I have been collecting description of Swaraj. One of these would be Swaraj is the abandonment of the fear of death. A nation which allows itself to be influenced by the fear of death cannot attain Swaraj and cannot retain it if somehow attained.

English people carry their lives in their pockets. Arabs and Pathans consider death as nothing more than an ordinary ailment, they never weep when a relation dies. Boer women are perfectly innocent of this fear. In the Boer war, thousands of young Boer women became widowed. They never cared. It did not matter in the least if the husband or the son was lost, it was enough, and more than enough, that the country's honour was safe.
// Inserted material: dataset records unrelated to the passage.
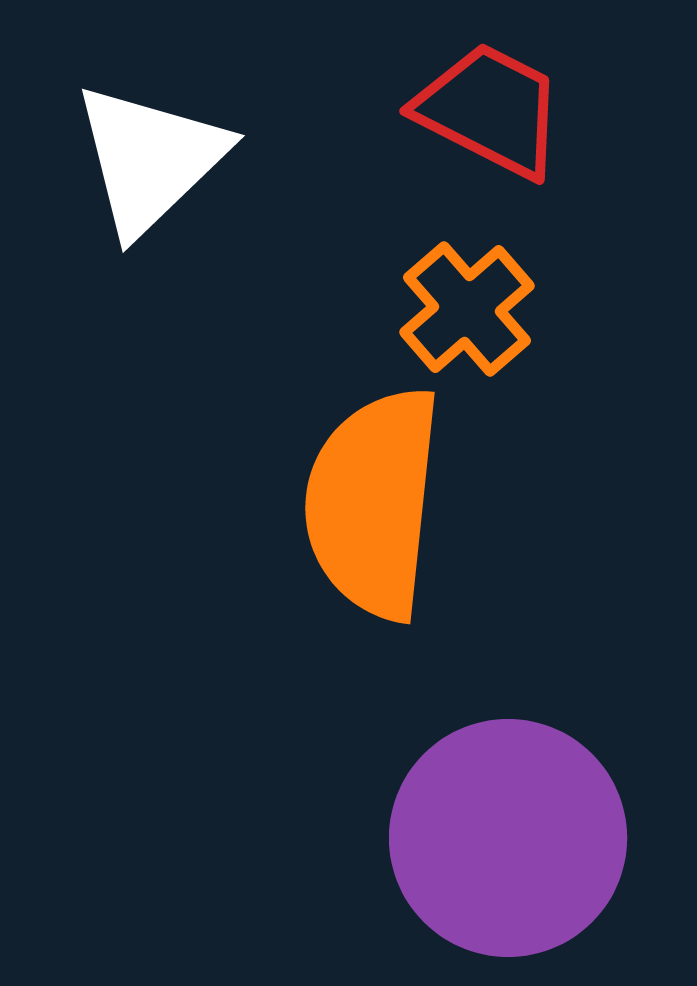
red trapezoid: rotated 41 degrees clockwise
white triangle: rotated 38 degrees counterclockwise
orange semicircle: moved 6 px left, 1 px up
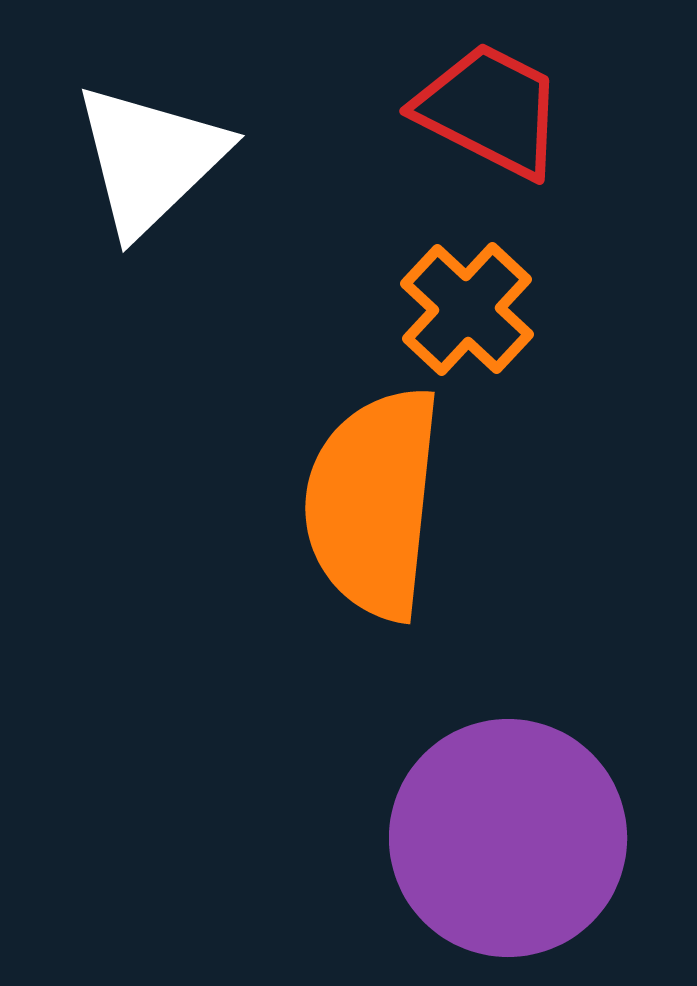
orange cross: rotated 6 degrees counterclockwise
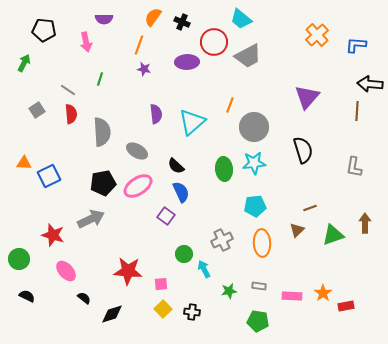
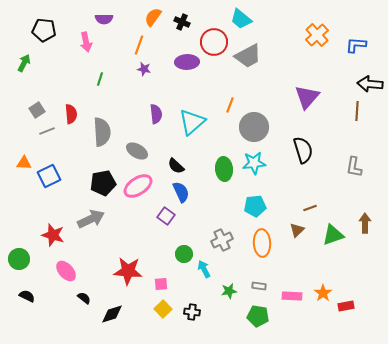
gray line at (68, 90): moved 21 px left, 41 px down; rotated 56 degrees counterclockwise
green pentagon at (258, 321): moved 5 px up
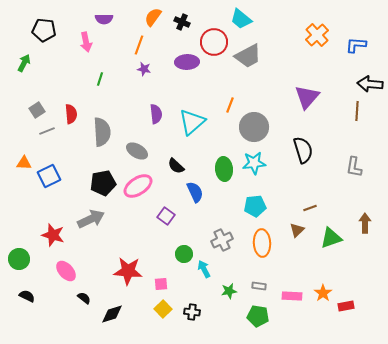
blue semicircle at (181, 192): moved 14 px right
green triangle at (333, 235): moved 2 px left, 3 px down
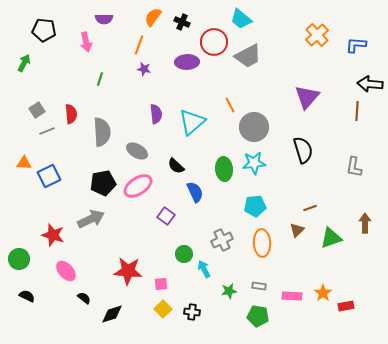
orange line at (230, 105): rotated 49 degrees counterclockwise
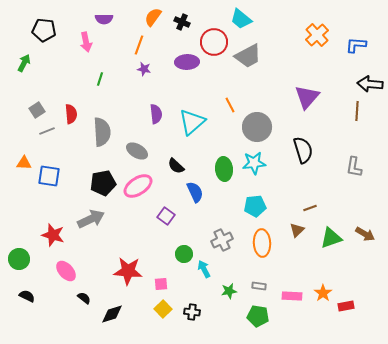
gray circle at (254, 127): moved 3 px right
blue square at (49, 176): rotated 35 degrees clockwise
brown arrow at (365, 223): moved 11 px down; rotated 120 degrees clockwise
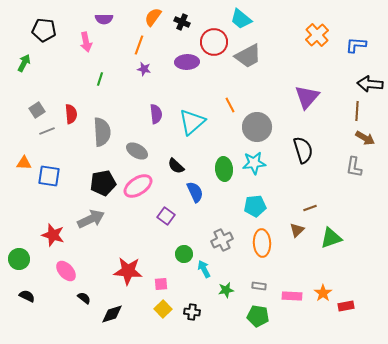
brown arrow at (365, 234): moved 96 px up
green star at (229, 291): moved 3 px left, 1 px up
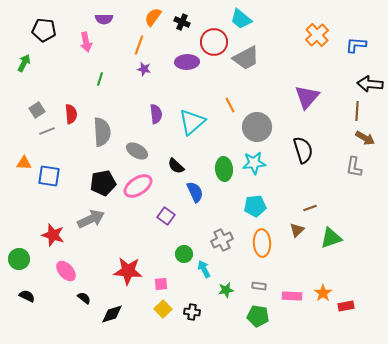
gray trapezoid at (248, 56): moved 2 px left, 2 px down
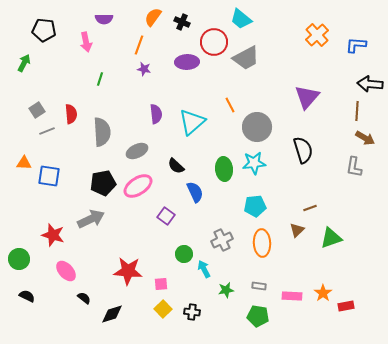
gray ellipse at (137, 151): rotated 55 degrees counterclockwise
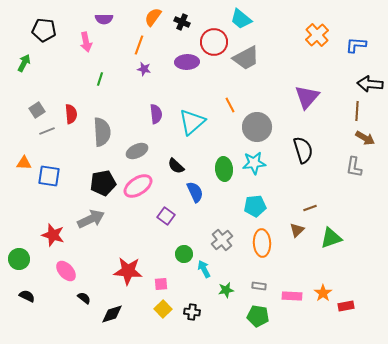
gray cross at (222, 240): rotated 15 degrees counterclockwise
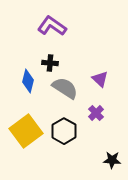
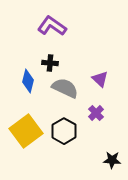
gray semicircle: rotated 8 degrees counterclockwise
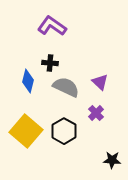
purple triangle: moved 3 px down
gray semicircle: moved 1 px right, 1 px up
yellow square: rotated 12 degrees counterclockwise
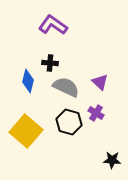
purple L-shape: moved 1 px right, 1 px up
purple cross: rotated 14 degrees counterclockwise
black hexagon: moved 5 px right, 9 px up; rotated 15 degrees counterclockwise
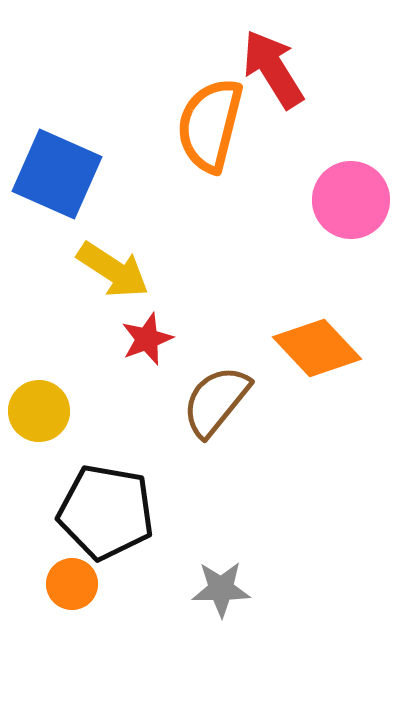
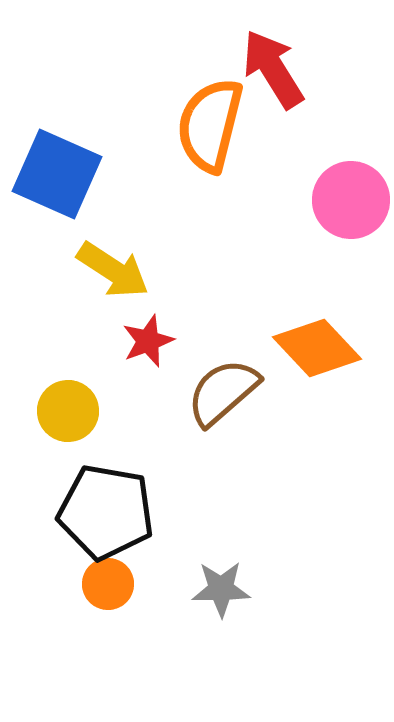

What booted the husband if the country was enslaved? It was infinitely better to hury a son's mortal remains and to cherish his immortal memory than to bring him up as a serf. Thus did the Boer women steel their hearts and cheerfully give up their darlings to the angle of Death.

The people I have mentioned kill and get killed. But what of those who do not kill but are only ready to die themselves? Such people become the objects of a world's adoration. They are the salt of the earth.

The English and the Germans fought one another; they killed and got killed. The result is that animosities have increased. There is no end of unrest, and the present condition of Europe is pitiful. There is more of deceit, and each is anxious to circumvent the rest.

  1. Translated from the Gujarati Navajivan, Oct., 1921.